:: Belge alıntısı ::
□ □ □ □ □ □ □

Lotus çiçeği yeniden doğuşu, yenilenmeyi ve ruhani uyanışı temsil eder. Ancak suyun üzerinde hiç çaba sarf etmeden yüzer gibi görünen bu güzel çiçeğin, çiçek açmak için aslında çok çalışması gerekir. Lotus çiçekleri suyun yüzeyine çıkmadan önce bir nehrin ya da göletin dibindeki çamurdan çıkıp büyür.
Kendi hayatımızdaki çamurdan çıkabilmek de bizim çiçek açmamıza yardımcı olur; bu, gerçek benliğimize, özümüze doğru bir çıkıştır. Kalbin sesini duymak ve onu takip etmektir. Ama çiçek açmak için içeriye bakmamız ve bizi geri tutan ne varsa onu aradan çıkarmaya odaklanmamız gerek. Bakmamız, yüzleşmemiz ve geride bırakmamız gereken bir çok duygu olabilir. Bu duygular utanç, bir hastalık ya da bir ilişki kaynaklı olabilir.
Ve bu çamur birikintilerimizde pek çok şey saklı olabilir. Her şeyi bir anda açığa çıkarmamız gerekmiyor. Şifalanma katman katman gerçekleşir. Bir soğanı soyduğunuzu düşünün, bunun gibi. Ama eğer kendi kişisel çamurumuzu biraz karıştırmayı göze alamıyorsak yeni ya da iyi bir şeyi hayatımıza yansıtmamız da mümkün değildir.
İşte kendi çamurunuzdan çıkıp hayatınızı gerçek anlamda dönüştürmeye başlayabilmeniz için birkaç yol:
Öğreti 1: Kendine Dürüst Ol
Gerçeklik manevi uyanmanın temel taşıdır. O olmadan büyüyemeyiz. Davranışlarımıza ne zaman mazeretler bulursak ya da gerçekleri gizlersek sonucunda bunun bedelini öderiz. Bu bedel genellikle hastalık ya da sıkıntı şeklinde olur.
Gerçek her ne kadar acıtsa da sizi özgür kılar.
Öğreti 2: Değişime Direnç Gösterme
Değişiklikle karşı karşıya geldiğimizde birçoğumuz panik yapar, olayları kontrol edip düzeltmek için olayla yüzleşir. Ancak çoğu kez bu kontrol, kökenleri çok derinlere inen sorunlarımızın pekişmesine neden olur. Belirli bir noktada var olan duruma teslim olmalı ve her sonucu kontrol etmeye çalışmaktan vazgeçmeliyiz. Aksi halde bedenlerimiz, dokularımız ve sinir sistemimiz, hastalık ve engelliliğin davetçisi olan katı kalıplarda “takılı” kalır.

□ □ □ □ □ □ □

:: Sağlanan veriler ::
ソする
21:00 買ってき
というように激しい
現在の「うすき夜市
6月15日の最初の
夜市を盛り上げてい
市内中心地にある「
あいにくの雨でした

□ □ □ □ □ □ □

:: Talep 1 ::
Lotus çiçeği metnine göre lotus çiçeği neyi temsil eder?
:: Talep 2 ::
Kayıtlardaki tüm satırları boş olanlar hariç bir Markdown tablosuna dönüştürün. Tabloda sıra numarası için n, satırın kendisi için Satır sütunu bulunsun.
Lotus çiçeği metni ile kayıtlar birbiriyle ilgili değildir.

:: Yanıt 1 ::
Yeniden doğuşu, yenilenmeyi ve ruhani uyanışı.

:: Yanıt 2 ::
| n | Satır |
|---|---|
| 1 | ソする |
| 2 | 21:00 買ってき |
| 3 | というように激しい |
| 4 | 現在の「うすき夜市 |
| 5 | 6月15日の最初の |
| 6 | 夜市を盛り上げてい |
| 7 | 市内中心地にある「 |
| 8 | あいにくの雨でした |